The very public proceedings involving Penn State University have recently reminded us that sexual abuse and molestation are critical claim issues for schools. Any article written about a class of business that touches Personally Identifiable Information (PII) and doesn't mention Cyberliability fails to address another major source of trouble.

Based on these and other factors, insurers are either non-renewing business or re-underwriting their book, which leads to a restriction in terms.

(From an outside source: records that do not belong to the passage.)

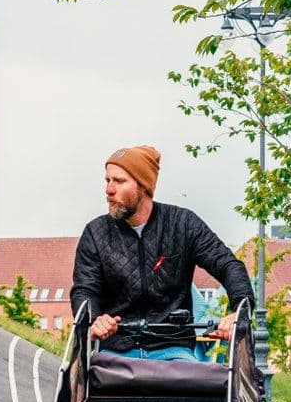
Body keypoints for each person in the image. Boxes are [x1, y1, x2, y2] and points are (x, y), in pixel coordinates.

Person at [70, 145, 254, 361]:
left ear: (143, 187)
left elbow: (228, 265)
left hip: (173, 351)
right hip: (114, 351)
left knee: (203, 388)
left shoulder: (183, 224)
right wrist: (94, 321)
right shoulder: (96, 232)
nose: (109, 190)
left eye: (119, 181)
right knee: (80, 387)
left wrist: (239, 313)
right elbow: (84, 289)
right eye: (108, 180)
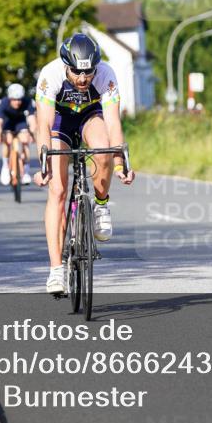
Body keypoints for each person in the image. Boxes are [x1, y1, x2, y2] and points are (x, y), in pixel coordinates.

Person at [33, 33, 135, 294]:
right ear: (66, 64)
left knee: (102, 150)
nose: (82, 78)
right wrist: (43, 163)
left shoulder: (106, 73)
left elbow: (113, 121)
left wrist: (121, 162)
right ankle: (56, 270)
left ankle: (101, 205)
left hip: (90, 117)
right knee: (57, 191)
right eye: (77, 72)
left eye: (88, 72)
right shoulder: (50, 74)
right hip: (59, 123)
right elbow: (43, 123)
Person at [0, 83, 36, 185]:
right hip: (8, 123)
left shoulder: (28, 102)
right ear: (10, 98)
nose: (17, 102)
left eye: (19, 99)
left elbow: (32, 120)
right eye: (14, 99)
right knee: (7, 140)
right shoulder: (4, 103)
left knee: (25, 140)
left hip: (20, 122)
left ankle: (25, 171)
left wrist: (32, 134)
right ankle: (5, 167)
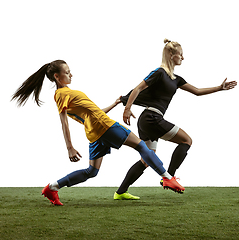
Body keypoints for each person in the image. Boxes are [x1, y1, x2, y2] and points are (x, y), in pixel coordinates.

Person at [11, 60, 185, 205]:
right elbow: (64, 122)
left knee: (91, 172)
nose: (71, 74)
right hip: (105, 126)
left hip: (94, 133)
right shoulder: (61, 94)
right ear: (57, 76)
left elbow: (93, 112)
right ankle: (167, 177)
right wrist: (70, 147)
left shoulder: (68, 93)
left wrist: (115, 103)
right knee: (141, 146)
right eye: (67, 72)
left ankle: (52, 188)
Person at [114, 39, 237, 199]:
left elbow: (197, 91)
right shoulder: (159, 73)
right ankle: (169, 177)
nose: (183, 58)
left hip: (149, 120)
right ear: (171, 55)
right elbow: (137, 88)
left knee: (146, 160)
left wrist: (220, 88)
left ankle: (121, 192)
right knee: (186, 140)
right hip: (151, 118)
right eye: (181, 55)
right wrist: (127, 108)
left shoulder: (176, 79)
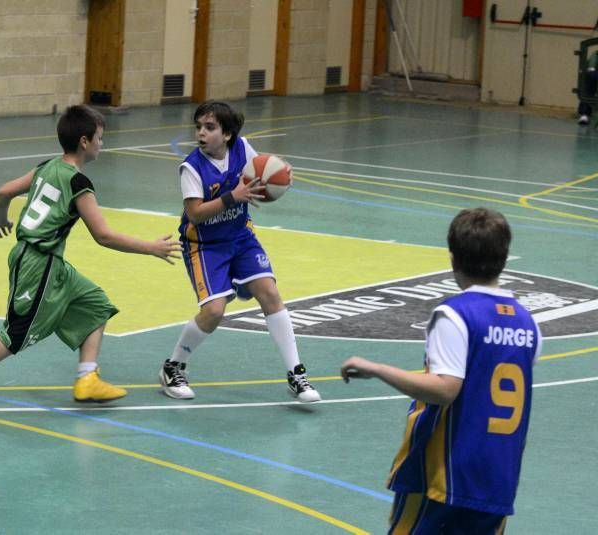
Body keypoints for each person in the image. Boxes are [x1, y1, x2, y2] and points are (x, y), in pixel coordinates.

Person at [0, 104, 180, 418]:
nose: (103, 144)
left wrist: (0, 221)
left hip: (49, 263)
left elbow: (5, 191)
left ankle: (87, 378)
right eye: (100, 138)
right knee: (17, 335)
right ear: (84, 142)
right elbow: (103, 235)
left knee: (95, 305)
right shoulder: (79, 184)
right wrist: (150, 248)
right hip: (38, 265)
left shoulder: (46, 166)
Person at [340, 208, 541, 534]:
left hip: (445, 474)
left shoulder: (455, 314)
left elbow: (446, 388)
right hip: (498, 475)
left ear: (453, 258)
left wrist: (376, 368)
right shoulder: (528, 323)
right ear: (504, 256)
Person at [158, 100, 320, 403]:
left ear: (228, 133)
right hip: (204, 245)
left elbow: (262, 175)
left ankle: (296, 373)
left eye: (209, 127)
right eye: (198, 127)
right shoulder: (191, 167)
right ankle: (173, 366)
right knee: (214, 311)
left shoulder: (243, 148)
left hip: (240, 235)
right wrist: (234, 197)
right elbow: (195, 214)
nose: (201, 133)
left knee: (269, 293)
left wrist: (282, 176)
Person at [577, 49, 598, 125]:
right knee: (590, 77)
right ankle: (584, 114)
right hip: (594, 75)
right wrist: (592, 70)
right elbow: (591, 67)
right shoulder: (596, 54)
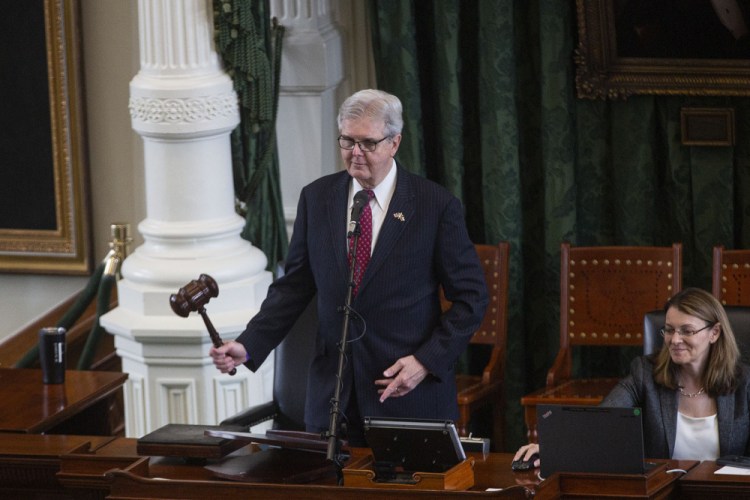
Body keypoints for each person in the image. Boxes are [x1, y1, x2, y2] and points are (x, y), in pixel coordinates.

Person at [210, 89, 489, 445]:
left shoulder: (434, 206)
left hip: (405, 397)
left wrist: (425, 362)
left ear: (395, 142)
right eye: (347, 141)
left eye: (368, 143)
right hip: (332, 399)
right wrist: (248, 345)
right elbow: (294, 286)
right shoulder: (317, 198)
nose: (355, 153)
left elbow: (471, 298)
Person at [514, 287, 750, 469]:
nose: (674, 340)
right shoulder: (644, 373)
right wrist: (555, 449)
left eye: (686, 331)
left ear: (714, 333)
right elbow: (602, 421)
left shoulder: (745, 382)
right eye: (669, 329)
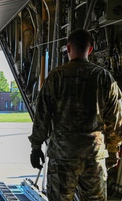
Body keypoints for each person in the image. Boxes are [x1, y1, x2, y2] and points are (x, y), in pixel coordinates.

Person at [28, 29, 122, 201]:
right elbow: (115, 120)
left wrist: (36, 147)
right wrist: (114, 149)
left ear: (68, 48)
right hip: (94, 156)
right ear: (91, 50)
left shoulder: (56, 77)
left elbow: (42, 116)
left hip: (63, 157)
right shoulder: (104, 78)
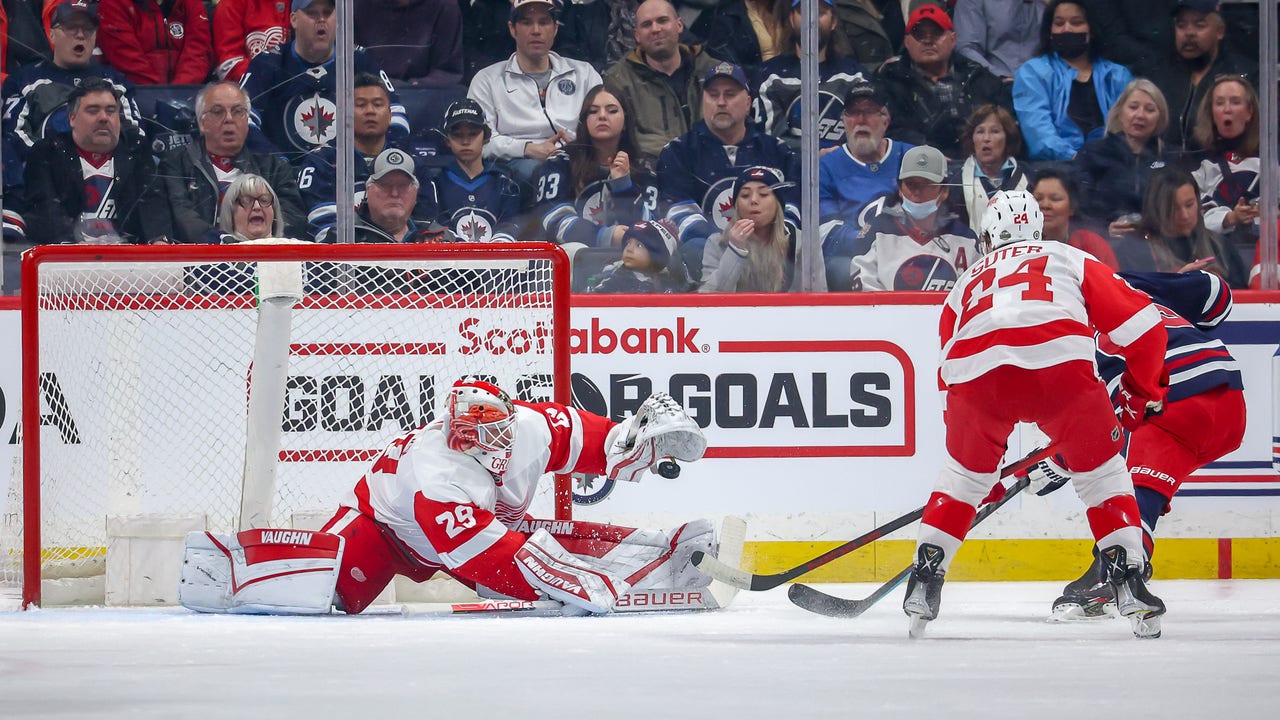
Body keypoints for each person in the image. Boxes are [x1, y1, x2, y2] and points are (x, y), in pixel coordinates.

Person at [179, 380, 714, 616]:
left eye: (498, 432)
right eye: (476, 437)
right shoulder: (438, 479)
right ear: (456, 435)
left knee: (544, 550)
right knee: (334, 587)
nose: (491, 445)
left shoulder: (526, 424)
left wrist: (639, 444)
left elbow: (593, 437)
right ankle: (227, 566)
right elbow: (492, 559)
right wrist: (577, 582)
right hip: (386, 529)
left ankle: (666, 552)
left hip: (471, 533)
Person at [905, 190, 1169, 639]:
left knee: (962, 479)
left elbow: (948, 371)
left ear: (989, 236)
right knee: (1102, 475)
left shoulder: (966, 280)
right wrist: (1138, 393)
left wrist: (975, 472)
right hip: (1060, 366)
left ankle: (926, 573)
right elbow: (1146, 329)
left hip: (976, 375)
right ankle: (1127, 579)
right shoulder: (1067, 257)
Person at [1043, 269, 1244, 621]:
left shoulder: (1056, 331)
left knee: (1131, 486)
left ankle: (1110, 574)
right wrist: (1156, 288)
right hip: (1227, 398)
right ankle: (1110, 572)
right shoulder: (1122, 283)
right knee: (1142, 493)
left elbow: (1093, 423)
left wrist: (1055, 463)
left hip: (1172, 399)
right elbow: (1218, 298)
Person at [656, 61, 799, 281]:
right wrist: (726, 243)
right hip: (710, 249)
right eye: (713, 95)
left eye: (730, 94)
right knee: (695, 248)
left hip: (768, 245)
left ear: (748, 101)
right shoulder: (678, 151)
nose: (721, 102)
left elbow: (793, 204)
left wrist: (767, 238)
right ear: (703, 101)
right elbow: (678, 211)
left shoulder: (776, 150)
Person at [241, 0, 410, 162]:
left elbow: (395, 113)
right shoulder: (268, 63)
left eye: (328, 13)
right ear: (294, 19)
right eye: (312, 13)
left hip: (347, 177)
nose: (321, 20)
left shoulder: (359, 61)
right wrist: (276, 163)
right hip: (284, 178)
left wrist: (388, 156)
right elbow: (242, 120)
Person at [467, 0, 603, 192]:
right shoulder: (486, 80)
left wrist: (580, 147)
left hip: (578, 159)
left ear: (555, 28)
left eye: (544, 22)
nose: (536, 30)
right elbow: (479, 141)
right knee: (539, 171)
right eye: (526, 22)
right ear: (512, 29)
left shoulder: (585, 74)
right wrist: (527, 148)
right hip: (520, 164)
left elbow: (604, 124)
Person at [22, 78, 171, 245]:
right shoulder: (48, 152)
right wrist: (70, 251)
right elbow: (45, 211)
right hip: (67, 261)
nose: (103, 118)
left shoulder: (135, 149)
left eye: (110, 111)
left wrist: (158, 240)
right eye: (93, 111)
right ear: (72, 118)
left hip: (128, 260)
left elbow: (153, 204)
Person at [158, 81, 308, 243]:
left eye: (238, 111)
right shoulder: (176, 163)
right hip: (198, 260)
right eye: (217, 112)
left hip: (260, 258)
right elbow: (182, 214)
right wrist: (220, 241)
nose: (229, 119)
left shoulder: (274, 167)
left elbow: (294, 218)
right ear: (202, 123)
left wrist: (253, 241)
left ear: (247, 121)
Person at [296, 72, 440, 238]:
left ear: (390, 116)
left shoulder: (412, 165)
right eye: (360, 105)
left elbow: (427, 225)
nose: (370, 111)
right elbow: (324, 230)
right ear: (344, 115)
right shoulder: (322, 162)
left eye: (378, 104)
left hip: (407, 260)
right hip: (345, 260)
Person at [2, 0, 144, 163]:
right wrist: (51, 167)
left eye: (88, 29)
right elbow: (13, 137)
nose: (80, 35)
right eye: (71, 27)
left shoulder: (116, 82)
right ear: (52, 34)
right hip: (47, 178)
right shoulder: (23, 80)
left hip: (107, 177)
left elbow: (136, 135)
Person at [874, 3, 1011, 159]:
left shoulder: (979, 77)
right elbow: (889, 130)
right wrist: (928, 152)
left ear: (953, 39)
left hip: (975, 163)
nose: (928, 41)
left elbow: (1004, 125)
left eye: (936, 33)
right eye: (919, 34)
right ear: (907, 42)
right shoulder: (889, 79)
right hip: (914, 163)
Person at [535, 85, 662, 252]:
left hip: (632, 257)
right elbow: (554, 219)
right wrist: (604, 237)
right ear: (584, 120)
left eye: (612, 110)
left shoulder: (645, 167)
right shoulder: (560, 162)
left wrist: (623, 185)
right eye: (593, 111)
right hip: (575, 257)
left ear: (626, 120)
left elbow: (652, 227)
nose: (602, 116)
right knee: (573, 249)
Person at [817, 77, 913, 289]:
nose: (861, 119)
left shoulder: (910, 156)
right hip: (855, 254)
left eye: (869, 112)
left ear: (885, 120)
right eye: (853, 112)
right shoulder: (828, 165)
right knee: (839, 268)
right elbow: (827, 233)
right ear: (844, 120)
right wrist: (874, 239)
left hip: (910, 248)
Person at [602, 0, 721, 169]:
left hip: (714, 167)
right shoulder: (619, 80)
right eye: (646, 24)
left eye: (662, 21)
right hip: (652, 174)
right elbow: (621, 140)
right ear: (637, 35)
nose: (655, 29)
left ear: (679, 25)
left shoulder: (714, 72)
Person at [1012, 0, 1133, 161]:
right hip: (1057, 167)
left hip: (1112, 166)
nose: (1067, 29)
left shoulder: (1118, 75)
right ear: (1049, 31)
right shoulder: (1032, 72)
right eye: (1059, 23)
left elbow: (1129, 131)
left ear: (1091, 30)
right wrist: (1076, 158)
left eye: (1076, 23)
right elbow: (1039, 134)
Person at [1137, 0, 1257, 160]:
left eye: (1199, 25)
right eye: (1181, 25)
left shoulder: (1243, 74)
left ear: (1220, 31)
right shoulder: (1158, 74)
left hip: (1222, 168)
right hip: (1165, 171)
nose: (1189, 33)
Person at [848, 145, 977, 292]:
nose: (917, 192)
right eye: (911, 184)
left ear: (944, 191)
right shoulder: (876, 232)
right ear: (900, 189)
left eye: (927, 185)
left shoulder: (967, 239)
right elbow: (866, 295)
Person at [754, 0, 868, 153]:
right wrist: (816, 154)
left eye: (820, 13)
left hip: (846, 172)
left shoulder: (856, 77)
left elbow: (868, 133)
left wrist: (839, 157)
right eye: (804, 12)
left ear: (833, 22)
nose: (811, 20)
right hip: (789, 173)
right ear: (792, 19)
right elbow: (770, 141)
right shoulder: (769, 76)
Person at [1111, 165, 1247, 288]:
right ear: (1156, 208)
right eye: (1174, 208)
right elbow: (1134, 300)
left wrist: (1221, 288)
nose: (1185, 215)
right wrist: (1178, 284)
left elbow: (1246, 301)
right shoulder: (1134, 249)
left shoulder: (1220, 246)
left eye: (1189, 205)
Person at [699, 165, 822, 293]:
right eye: (745, 195)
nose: (754, 200)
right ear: (736, 206)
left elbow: (819, 298)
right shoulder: (717, 243)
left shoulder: (802, 243)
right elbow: (708, 300)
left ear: (777, 204)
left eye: (763, 194)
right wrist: (735, 250)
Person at [1074, 78, 1173, 232]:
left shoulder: (1170, 158)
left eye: (1149, 109)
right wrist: (1105, 229)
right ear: (1120, 112)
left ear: (1160, 117)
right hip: (1105, 242)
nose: (1140, 115)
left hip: (1158, 240)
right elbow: (1079, 208)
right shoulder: (1094, 153)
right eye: (1133, 107)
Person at [1189, 74, 1264, 268]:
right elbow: (1191, 213)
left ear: (1250, 112)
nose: (1227, 109)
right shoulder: (1197, 161)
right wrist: (1230, 218)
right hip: (1218, 256)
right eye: (1220, 103)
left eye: (1236, 102)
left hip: (1267, 255)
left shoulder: (1271, 157)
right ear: (1211, 112)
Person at [430, 98, 523, 243]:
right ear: (447, 140)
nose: (466, 141)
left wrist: (494, 255)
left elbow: (510, 225)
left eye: (473, 134)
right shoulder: (436, 183)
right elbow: (437, 227)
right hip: (451, 261)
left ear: (485, 137)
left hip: (498, 261)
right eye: (457, 135)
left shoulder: (505, 183)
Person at [316, 147, 453, 244]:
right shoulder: (343, 237)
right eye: (385, 185)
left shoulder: (440, 237)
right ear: (368, 190)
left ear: (415, 193)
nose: (394, 193)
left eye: (403, 186)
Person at [947, 104, 1030, 237]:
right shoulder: (955, 182)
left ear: (1007, 137)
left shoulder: (1029, 178)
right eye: (980, 131)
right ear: (972, 139)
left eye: (994, 131)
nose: (986, 138)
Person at [96, 0, 214, 85]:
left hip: (186, 94)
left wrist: (179, 89)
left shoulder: (191, 3)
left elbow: (198, 51)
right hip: (133, 94)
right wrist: (158, 94)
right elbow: (126, 57)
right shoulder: (114, 4)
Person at [354, 0, 463, 87]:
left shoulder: (445, 6)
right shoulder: (354, 6)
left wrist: (413, 86)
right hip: (366, 94)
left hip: (422, 97)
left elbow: (448, 71)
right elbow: (346, 70)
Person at [1030, 165, 1119, 269]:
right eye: (1038, 198)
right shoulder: (1018, 244)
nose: (1045, 205)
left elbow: (1112, 283)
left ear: (1072, 207)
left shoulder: (1091, 245)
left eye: (1055, 199)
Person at [584, 219, 689, 293]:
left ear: (656, 255)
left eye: (639, 245)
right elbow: (594, 299)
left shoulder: (667, 281)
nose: (629, 249)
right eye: (628, 243)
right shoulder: (617, 278)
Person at [691, 0, 784, 77]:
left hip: (791, 76)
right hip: (758, 83)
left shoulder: (786, 9)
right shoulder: (728, 17)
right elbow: (727, 64)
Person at [953, 0, 1045, 78]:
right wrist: (1000, 78)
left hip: (1044, 83)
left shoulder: (1044, 4)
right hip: (994, 84)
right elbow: (967, 49)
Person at [211, 0, 289, 82]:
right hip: (249, 87)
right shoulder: (231, 4)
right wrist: (269, 74)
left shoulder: (298, 4)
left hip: (292, 82)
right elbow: (228, 66)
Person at [209, 173, 284, 243]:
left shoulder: (293, 249)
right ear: (230, 213)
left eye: (264, 200)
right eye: (246, 201)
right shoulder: (216, 255)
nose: (257, 207)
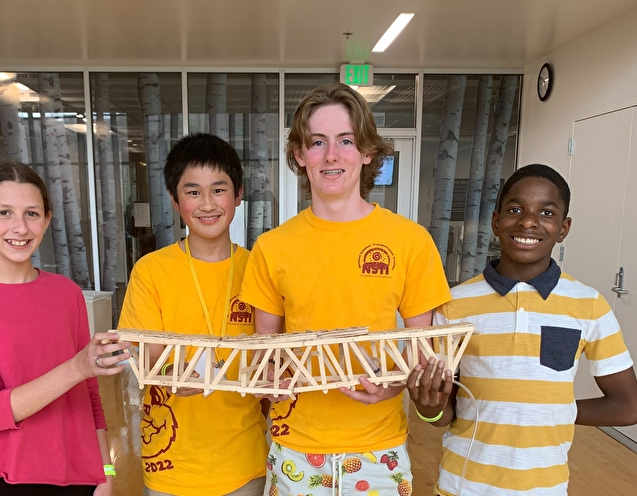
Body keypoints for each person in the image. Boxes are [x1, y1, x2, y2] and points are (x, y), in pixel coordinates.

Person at [239, 82, 452, 496]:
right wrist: (266, 378)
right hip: (295, 448)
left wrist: (395, 383)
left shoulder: (410, 241)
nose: (331, 155)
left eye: (346, 141)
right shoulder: (272, 247)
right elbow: (264, 350)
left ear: (367, 152)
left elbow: (422, 347)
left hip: (379, 450)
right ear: (300, 156)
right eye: (317, 142)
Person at [407, 163, 637, 496]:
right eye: (515, 209)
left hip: (545, 488)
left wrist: (554, 409)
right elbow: (445, 412)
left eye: (546, 212)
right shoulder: (453, 304)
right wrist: (429, 409)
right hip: (462, 486)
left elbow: (627, 406)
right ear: (496, 221)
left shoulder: (589, 305)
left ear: (563, 228)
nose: (528, 221)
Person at [0, 158, 130, 496]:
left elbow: (89, 395)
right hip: (1, 477)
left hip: (77, 473)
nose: (20, 228)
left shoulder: (65, 292)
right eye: (3, 213)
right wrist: (77, 367)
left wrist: (105, 469)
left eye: (32, 214)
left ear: (47, 219)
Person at [118, 133, 269, 496]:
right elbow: (138, 351)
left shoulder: (259, 268)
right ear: (174, 198)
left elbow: (274, 352)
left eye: (219, 189)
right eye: (193, 191)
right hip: (171, 465)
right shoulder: (151, 270)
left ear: (238, 194)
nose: (207, 204)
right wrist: (170, 372)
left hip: (244, 462)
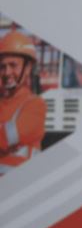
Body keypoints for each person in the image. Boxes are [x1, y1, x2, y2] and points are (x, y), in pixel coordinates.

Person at [0, 31, 47, 176]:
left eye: (13, 65)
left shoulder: (35, 105)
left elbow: (6, 138)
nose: (7, 72)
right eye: (2, 66)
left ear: (28, 68)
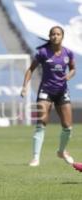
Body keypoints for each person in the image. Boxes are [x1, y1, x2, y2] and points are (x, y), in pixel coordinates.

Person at [21, 26, 76, 167]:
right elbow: (30, 69)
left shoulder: (68, 53)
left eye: (58, 34)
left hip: (62, 92)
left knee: (68, 127)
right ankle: (35, 157)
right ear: (49, 36)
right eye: (53, 34)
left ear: (62, 37)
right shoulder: (43, 53)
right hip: (45, 91)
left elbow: (73, 68)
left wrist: (69, 75)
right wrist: (24, 87)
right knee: (41, 123)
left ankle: (62, 151)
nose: (55, 36)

The typical School Board or Educators Legal Liability policy is designed to protect not only teachers, but also school board members, administrators, volunteers, student teachers and various other members of the educational staff. In a standard policy, the definition of “Wrongful Act” includes coverage for an actual or alleged breach of duty, neglect, misleading statement and other errors or omissions of an insured educator in their capacity or scope of employment on behalf of the educational institution. Most policies also include coverage for Employment Practices Liability (EPL) claims, which tend to be the most frequent cause of loss.

Typical allegations found in claims include:

  • Failure to educate
  • Failure to supervise a classroom
  • Loss of accreditation
  • Employment-related lawsuits claiming sexual harassment, wrongful termination or discrimination
  • Misstatements, misleading statements, breaches of duty, neglect, errors or omissions made by a paid or volunteer board member who assists the school in making critical decisions about operations and economic survival
  • Failure to respond to or prevent bullying activities of the students

Market Commentary
Below are examples of the additional claim scenarios that insurers are seeing in this class of business.

“We are seeing the severity of educators' claims increase dramatically.” — Stephanie Gardner, RSUI

“The biggest issue that we have seen regarding Educators Legal Liability is on the EPL side. This has historically been a frequency-driven class and we have seen an even larger increase in frequency. We have also seen frequency develop into severity, which we had not seen to this extent before. There doesn't seem to be any new trend in the type of EPL claims, just more of them. I believe a lot of this is just a function of the economy and the pressure on school districts to reduce their budgets.” — Matthew Cibulskas, Westchester Specialty

“Bullying claims are being litigated under a 'failure to supervise' accusation. The financial damages to the parents are that they had to pay private school tuition because they had to leave the public school system after nothing was done to stop the bullying. And redistricting claims — many institutions have budget issues and, as a result, are closing schools and consolidating. This has triggered a lot of claims against the school boards.” — Steve Krusko, AIG

“I have seen issues with the for-profit educational segment regarding the federal tuition funding (loans/scholarships) as well as issues with dismal graduation rates and failure to educate allegations.” — Roy Huelsebusch, Crum & Forster

“Unfair competition and misrepresentation during the admissions process, as well as admissions to programs that don't have full accreditation yet (nursing programs seem to be frequent offenders here). Regulatory interest — a high percentage of tuition comes from Pell Grants so state Attorneys General have been pursuing litigation for unfair/deceptive trade practices.” — Rob Faber, AIG

If there was just one area of concern, underwriters could manage that risk with exclusions, sublimits, higher retentions or other means of mitigation. However, with severity increasing and claims coming from many directions, the marketplace has to respond. Underwriters can either withdraw from the marketplace or attempt to work around the hot spots. As mentioned earlier in this article, many insurers have moved away from this class while others are indeed revising their pricing, retentions and coverage terms.

With many schools having renewals on or around July 1, now is the time to formulate your renewal strategy, communicate the conditions of the market to your insured, and begin discussions with your current and prospective insurers.